Five states, including France, has been fighting for the right to develop the superlaser. The Czech Republic won the most attractive share of work, but other parts of the ELI have been spun  off. ‘This is a historic opportunity for the Czech Republic; it’s the first time a big EU research infrastructure has come to a new member state.’

“ELI is the flagship of this operational program and is of huge importance not just for Czech science but for the whole of the Czech Republic. It is the only project of European significance from roughly 40 European Strategy Forum of Research Infrastructure (ESFRI) projects that will be in our country. This is a historic opportunity for the Czech Republic; it’s the first time a big EU research infrastructure has come to a new member state,” Jan Kříž said.

Kříž is the head of the Czech funding program, the Operational Program Research and Development for Innovations (OP VaVpI), which will fund the Czech ELI Beamlines project, which covers the superlaser development.  The superlaser will be the first laser of the exawatt — or quintillion watt —class, ELI should be a hundred times more powerful than today’s most powerful lasers. Its pulses should “illuminate” the mysteries of matter.

“Without doubt it is a leap forward in strengthening and developing laser physics, material research, molecular biology and medicinal diagnostics,” said Vlastimil Růžička, a former deputy minister of education and since Nov. 1 the current deputy director of the Institute of Physics Academy of Sciences of the Czech Republic. He is in charge of the ELI projects and the associated HiLASE center, and is the government overseer for building the laser in the Czech Republic.

The entire consortium for ELI’s preparatory phase is made up of 40 scientific institutes from 13 European countries; the complex’s three research segments will be built in the ELI Delivery consortium’s signatory countries: the Czech Republic, Hungary and Romania. A further center should be designated in 2012.

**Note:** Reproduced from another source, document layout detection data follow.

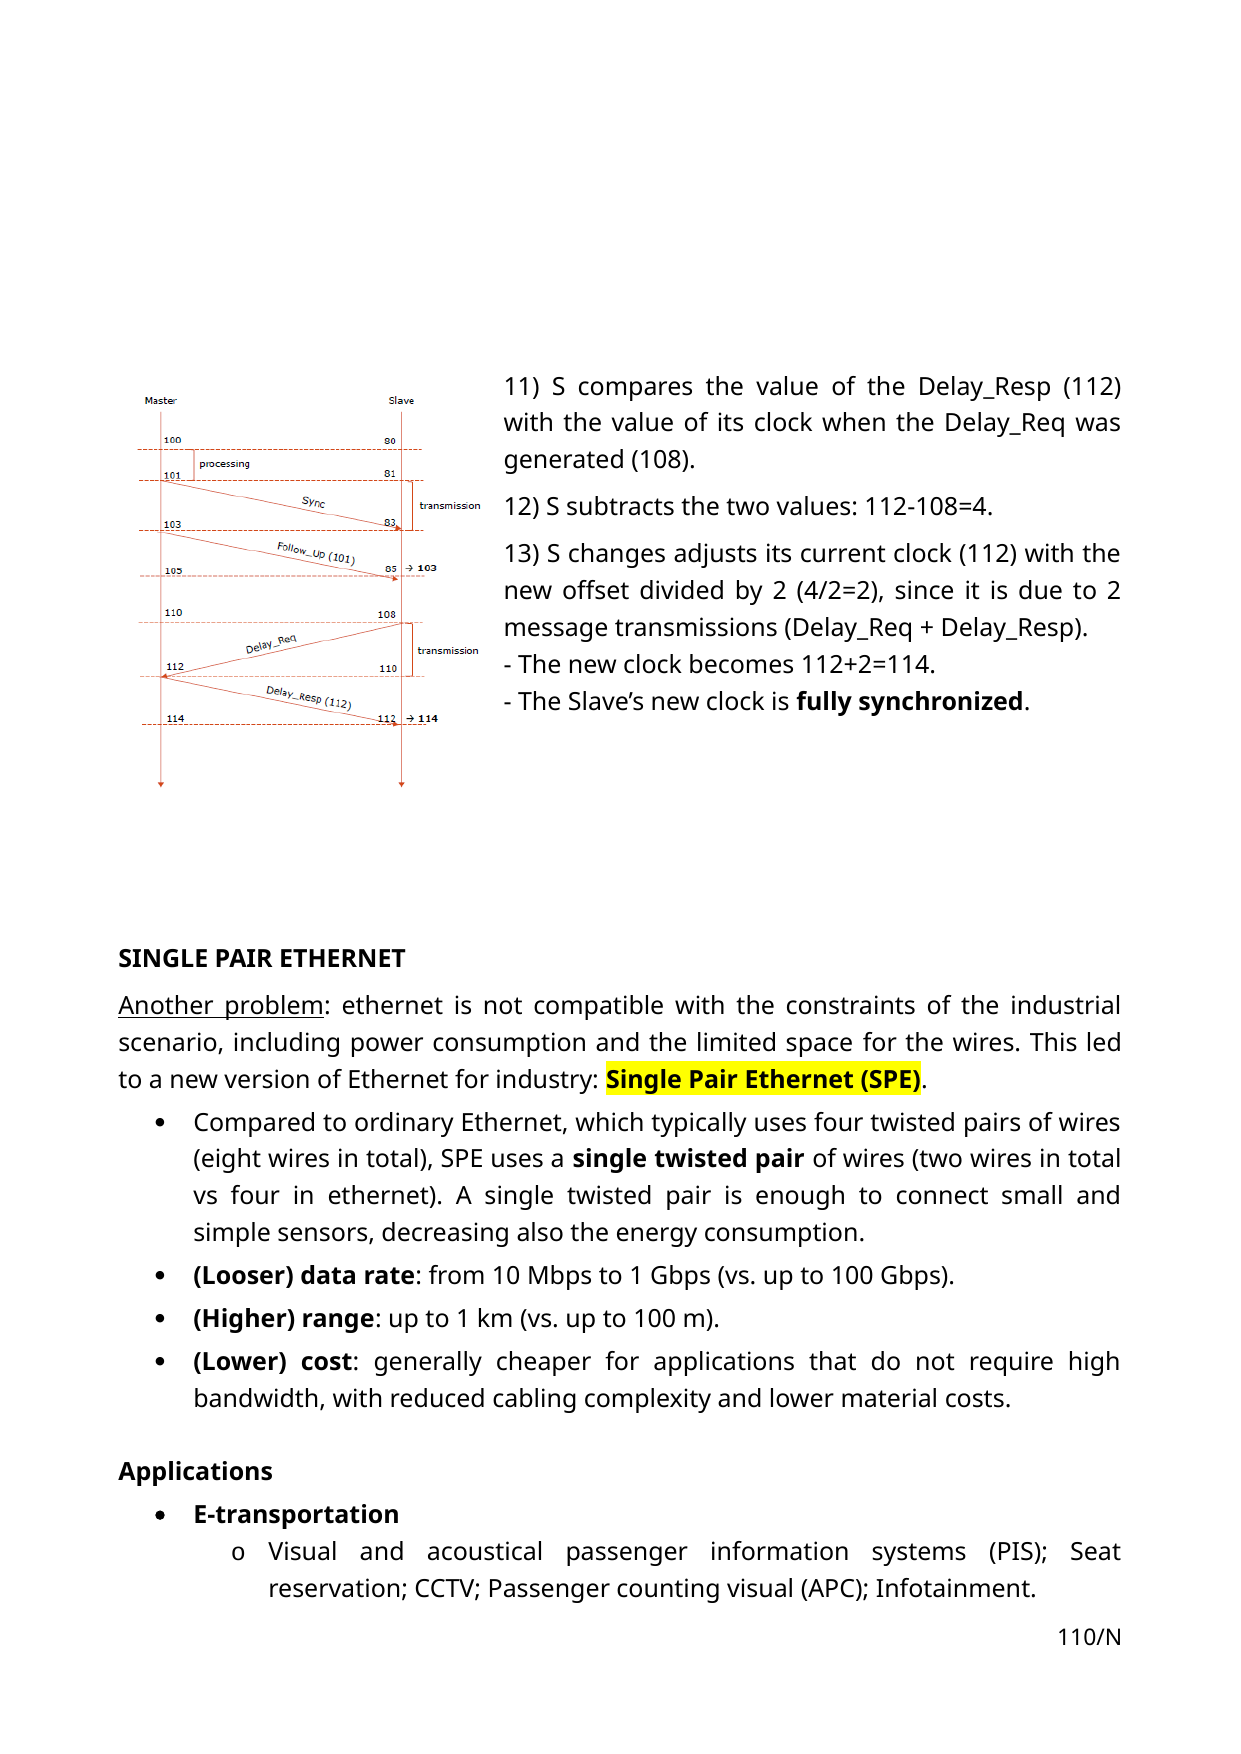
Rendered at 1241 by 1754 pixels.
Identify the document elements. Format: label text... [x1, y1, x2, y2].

text 11) S compares the value of the Delay_Resp (112) with the value of its clock when the Delay_Req was generated (108). [118, 368, 1122, 476]
text 12) S subtracts the two values: 112-108=4. [485, 489, 1122, 523]
text Applications [118, 1454, 1122, 1488]
list (Higher) range: up to 1 km (vs. up to 100 m). [156, 1301, 1122, 1335]
text - The new clock becomes 112+2=114. [485, 646, 1122, 681]
text SINGLE PAIR ETHERNET [118, 941, 1122, 975]
list (Looser) data rate: from 10 Mbps to 1 Gbps (vs. up to 100 Gbps). [156, 1258, 1122, 1292]
list Compared to ordinary Ethernet, which typically uses four twisted pairs of wires (eight wires in total), SPE uses a single twisted pair of wires (two wires in total vs four in ethernet). A single twisted pair is enough to connect small and simple sensors, decreasing also the energy consumption. [156, 1104, 1122, 1249]
text - The Slave’s new clock is fully synchronized. [485, 683, 1122, 717]
text Another problem: ethernet is not compatible with the constraints of the industrial scenario, including power consumption and the limited space for the wires. This led to a new version of Ethernet for industry: Single Pair Ethernet (SPE). [118, 988, 1122, 1095]
text 13) S changes adjusts its current clock (112) with the new offset divided by 2 (4/2=2), since it is due to 2 message transmissions (Delay_Req + Delay_Resp). [485, 536, 1122, 644]
list (Lower) cost: generally cheaper for applications that do not require high bandwidth, with reduced cabling complexity and lower material costs. [156, 1344, 1122, 1414]
picture [118, 371, 485, 802]
list Visual and acoustical passenger information systems (PIS); Seat reservation; CCTV; Passenger counting visual (APC); Infotainment. [231, 1534, 1122, 1605]
list E-transportation [156, 1497, 1122, 1531]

Getting the main pillar of research in the Czech Republic was no mean achievement with a great deal of diplomatic and scientific lobbying expended. France was particularly interested in ELI; according to a Czech Position source, French President Nicolas Sarkozy wanted to have the laser located in a new center near Paris.

Horsetrading between countries resulted in the following share out of work so far:

The superlaser’s three pillars
  • Czech Republic (ELI Beamlines Facility): developing a brand new generation of secondary sources for research and interdisciplinary applications in physics, medicine, biology and material sciences.
  • Hungary (Attoseconds Facility): the physics of ultrashort optical pulses on the attosecond scale (quintillionths of a second).
  • Romania (Photonuclear Facility): specializing in photonuclear physics.

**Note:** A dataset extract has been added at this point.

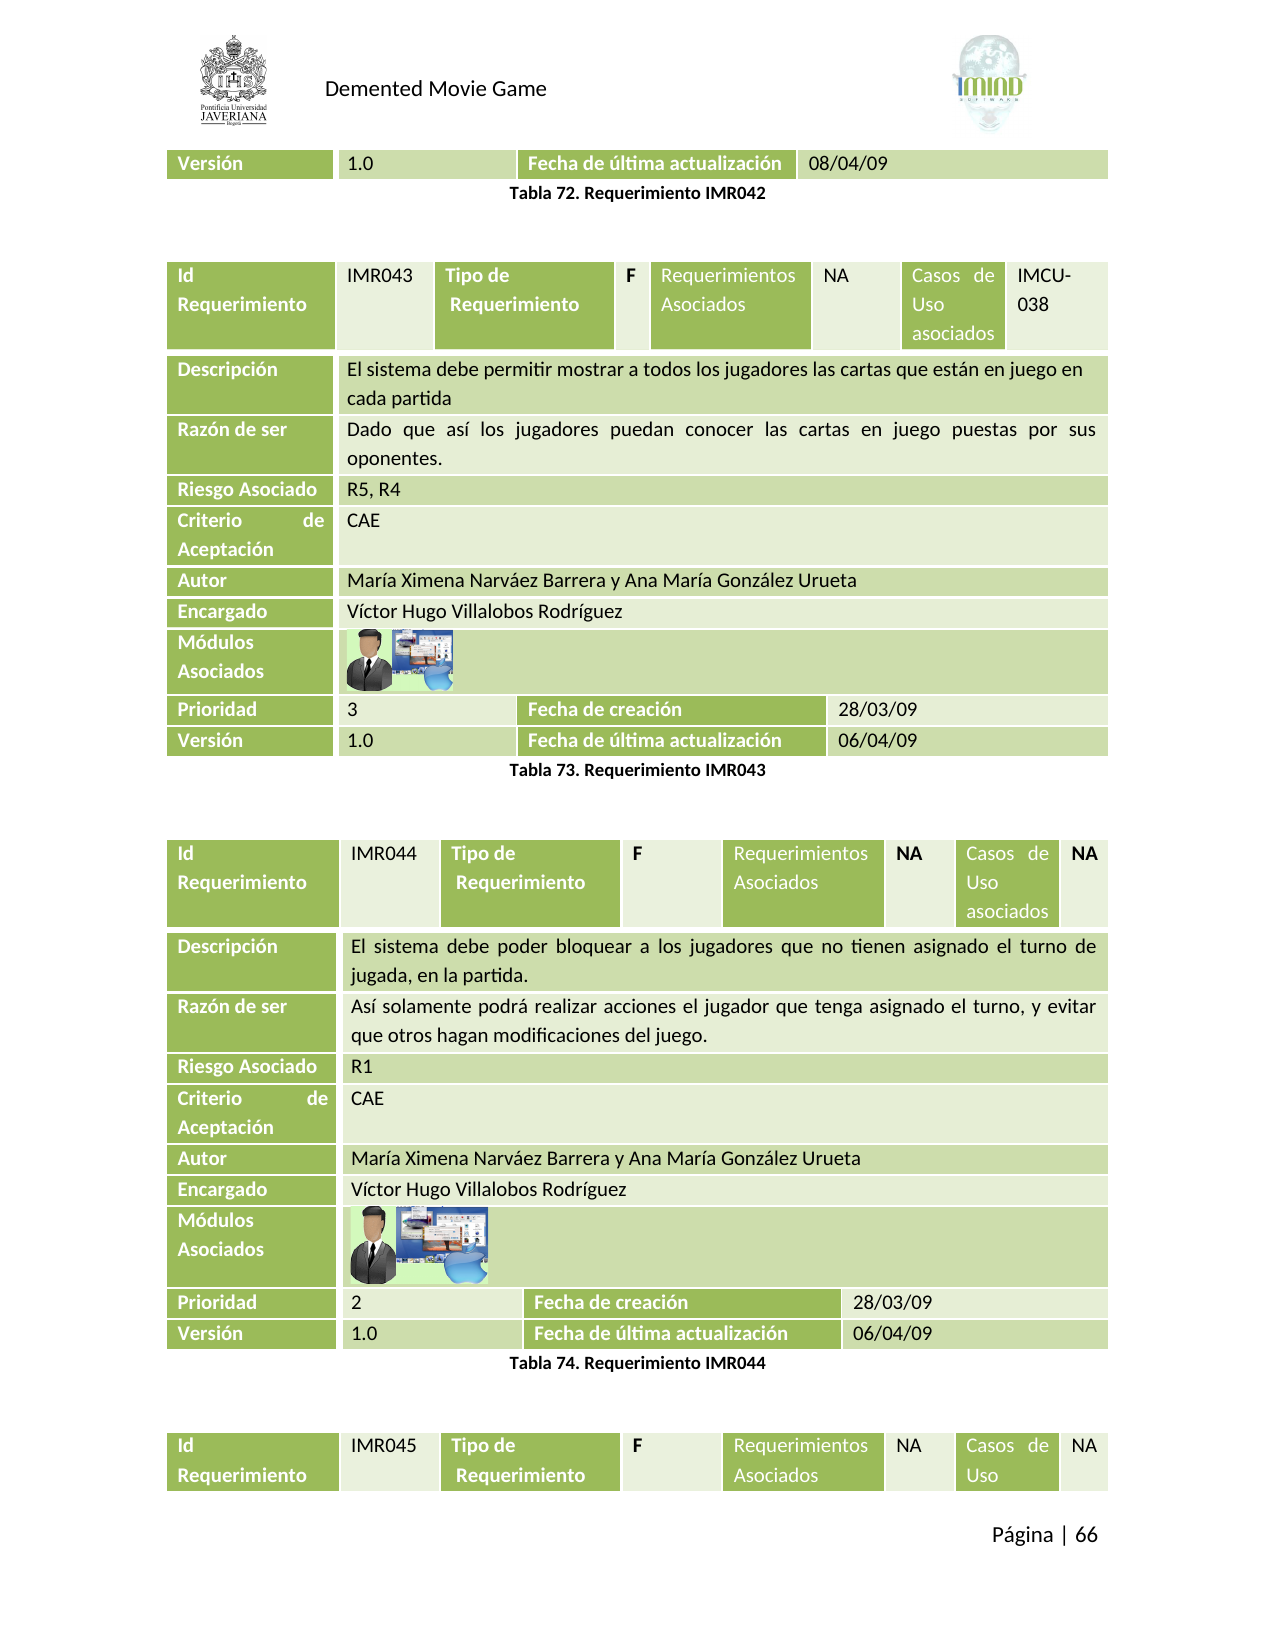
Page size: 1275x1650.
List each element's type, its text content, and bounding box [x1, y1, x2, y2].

picture [200, 35, 267, 126]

The Czechs’ scientific readiness for its prime part of the project was not in doubt. For more than a decade Prague has hosted work on Precision Automated Laser Signals (PALS), one of the most powerful laser systems in Europe. Since 2003, within the Laserlab-Europe network, it has been offering the same kind of services as ELI will.

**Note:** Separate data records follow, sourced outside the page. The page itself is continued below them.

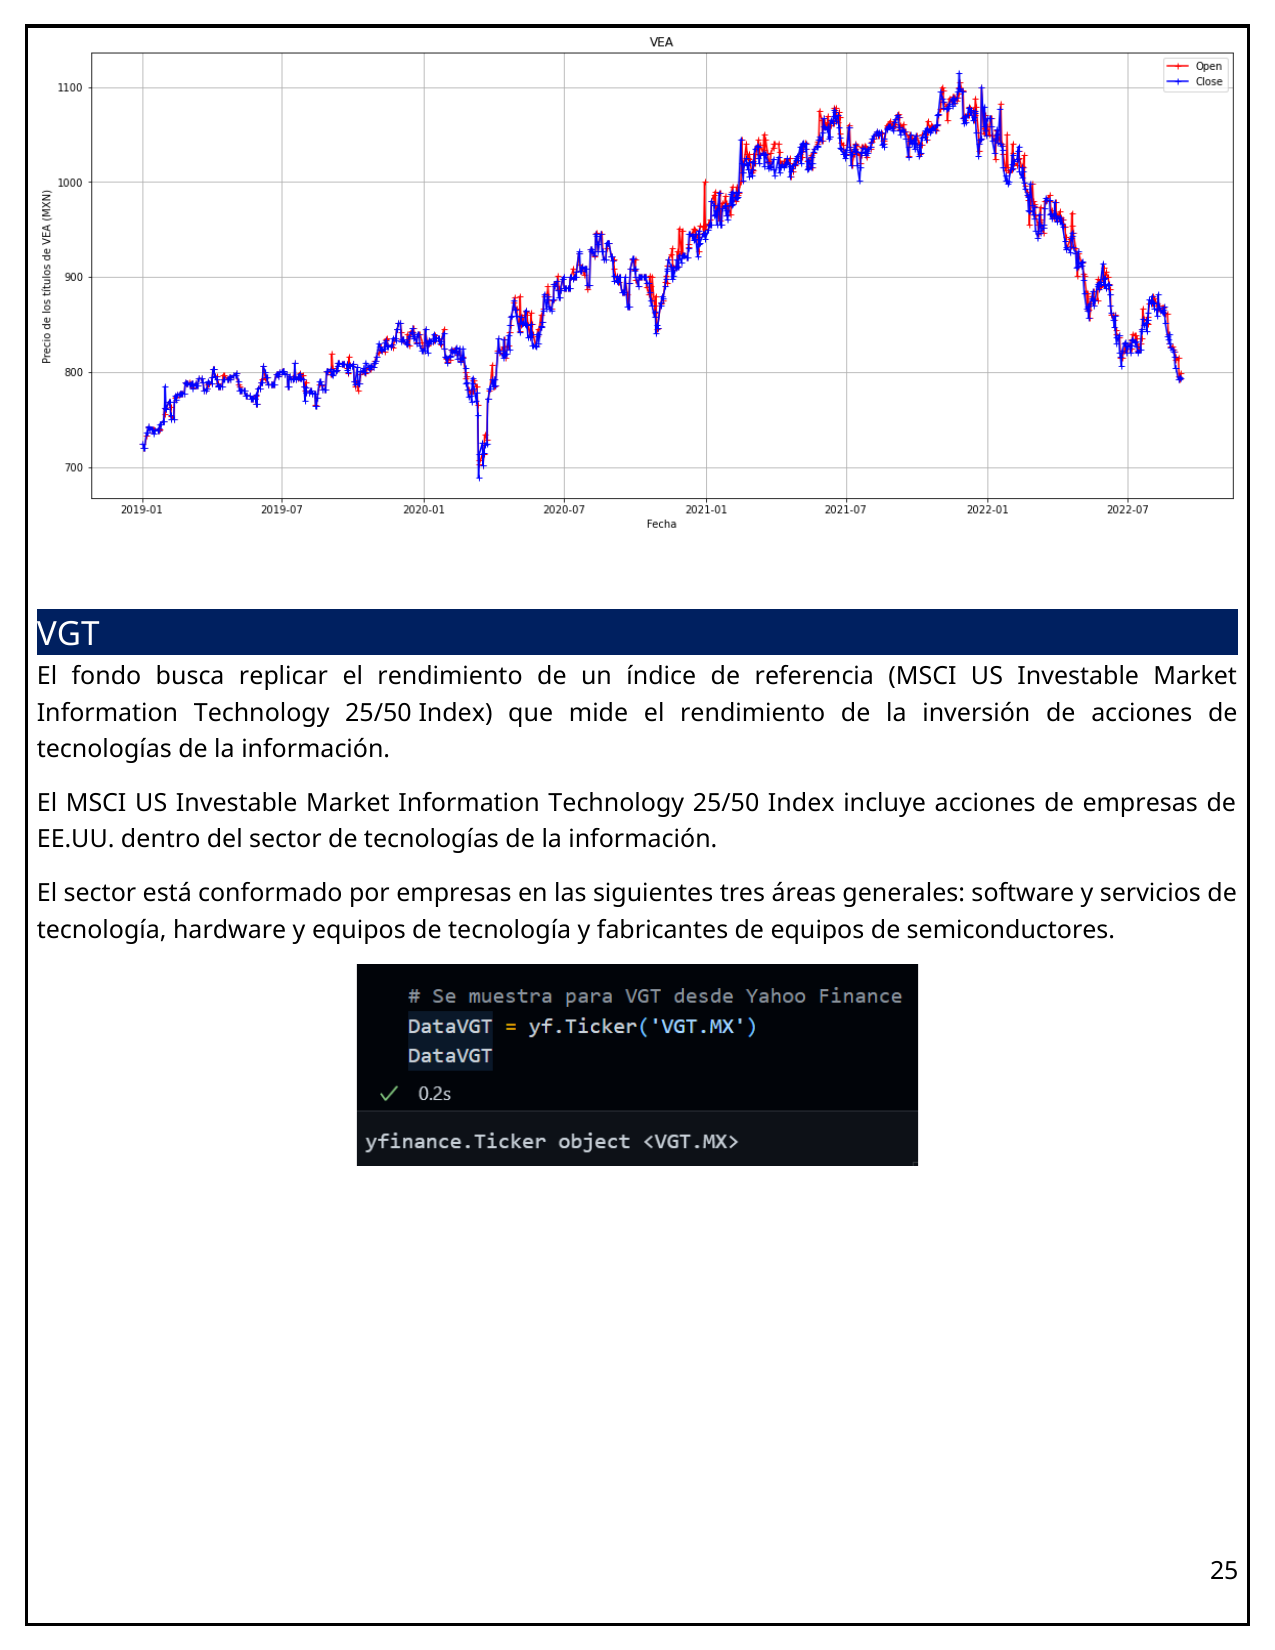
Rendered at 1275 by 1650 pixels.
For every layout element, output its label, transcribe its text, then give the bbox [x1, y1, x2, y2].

text El sector está conformado por empresas en las siguientes tres áreas generales: software y servicios de tecnología, hardware y equipos de tecnología y fabricantes de equipos de semiconductores. [37, 874, 1238, 945]
picture [36, 29, 1239, 537]
text El fondo busca replicar el rendimiento de un índice de referencia (MSCI US Investable Market Information Technology 25/50 Index) que mide el rendimiento de la inversión de acciones de tecnologías de la información. [37, 657, 1238, 765]
subtitle VGT [37, 609, 1238, 655]
picture [356, 964, 919, 1166]
text El MSCI US Investable Market Information Technology 25/50 Index incluye acciones de empresas de EE.UU. dentro del sector de tecnologías de la información. [37, 784, 1238, 855]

“Moreover, thanks to its specifications and excellent management, PALS was extremely successful in drawing in users from all over Europe. It is indeed a huge step to ELI, but a manageable one since the scientists and Czechs will not be alone in this,” said Wolfgang Sandner, the coordinator of the Laserlab Europe network of laser centers and head of Berlin’s Max Born Institute, which is involved in nonlinear optics and spectroscopy (the study of the relation between matter and radiated energy).

According to Sandner, lasers and photonics are key technologies that are indispensable in science, industry, communications, biology and medicine because they address 21st century problems such as health, climate change and renewable energy.

Approval of the ELI floundered for many months at the Directorate General for Competition in Brussels because of suspicions that it involved excessive national subsidies. Two months ago, however, the project was “unblocked.”